Rewrite the data from its first line through the line containing "nowy kanał na", replacing "budynku" with "domu" and changing nothing else.

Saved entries
· · ·
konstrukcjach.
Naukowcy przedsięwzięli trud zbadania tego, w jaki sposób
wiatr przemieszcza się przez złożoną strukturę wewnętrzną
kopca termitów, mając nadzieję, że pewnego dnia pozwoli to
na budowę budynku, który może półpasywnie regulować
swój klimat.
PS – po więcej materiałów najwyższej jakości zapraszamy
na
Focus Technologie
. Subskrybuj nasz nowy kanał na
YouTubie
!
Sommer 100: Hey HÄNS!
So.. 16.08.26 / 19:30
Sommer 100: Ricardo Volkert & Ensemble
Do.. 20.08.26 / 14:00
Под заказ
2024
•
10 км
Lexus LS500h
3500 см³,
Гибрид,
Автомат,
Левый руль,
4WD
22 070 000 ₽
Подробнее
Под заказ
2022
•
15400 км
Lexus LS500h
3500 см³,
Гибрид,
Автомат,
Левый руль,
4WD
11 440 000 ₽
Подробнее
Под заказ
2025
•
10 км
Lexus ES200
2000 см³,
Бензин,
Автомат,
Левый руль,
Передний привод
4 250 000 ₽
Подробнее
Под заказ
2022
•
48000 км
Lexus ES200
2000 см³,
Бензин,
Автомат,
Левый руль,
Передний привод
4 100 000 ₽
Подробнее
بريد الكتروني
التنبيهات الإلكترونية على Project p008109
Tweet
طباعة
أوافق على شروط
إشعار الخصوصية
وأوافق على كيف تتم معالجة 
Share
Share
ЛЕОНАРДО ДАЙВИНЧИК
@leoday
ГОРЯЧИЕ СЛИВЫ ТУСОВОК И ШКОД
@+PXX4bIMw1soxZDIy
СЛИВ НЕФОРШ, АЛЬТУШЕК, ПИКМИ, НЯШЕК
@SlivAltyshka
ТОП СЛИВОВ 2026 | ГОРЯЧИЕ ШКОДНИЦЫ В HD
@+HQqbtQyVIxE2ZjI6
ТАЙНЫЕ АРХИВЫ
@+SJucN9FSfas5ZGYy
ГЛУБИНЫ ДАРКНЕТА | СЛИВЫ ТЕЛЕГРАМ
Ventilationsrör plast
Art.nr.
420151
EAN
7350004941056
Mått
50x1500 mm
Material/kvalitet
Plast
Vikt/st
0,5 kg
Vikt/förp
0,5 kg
· · ·
Response for this exercise:
konstrukcjach.
Naukowcy przedsięwzięli trud zbadania tego, w jaki sposób
wiatr przemieszcza się przez złożoną strukturę wewnętrzną
kopca termitów, mając nadzieję, że pewnego dnia pozwoli to
na budowę domu, który może półpasywnie regulować
swój klimat.
PS – po więcej materiałów najwyższej jakości zapraszamy
na
Focus Technologie
. Subskrybuj nasz nowy kanał na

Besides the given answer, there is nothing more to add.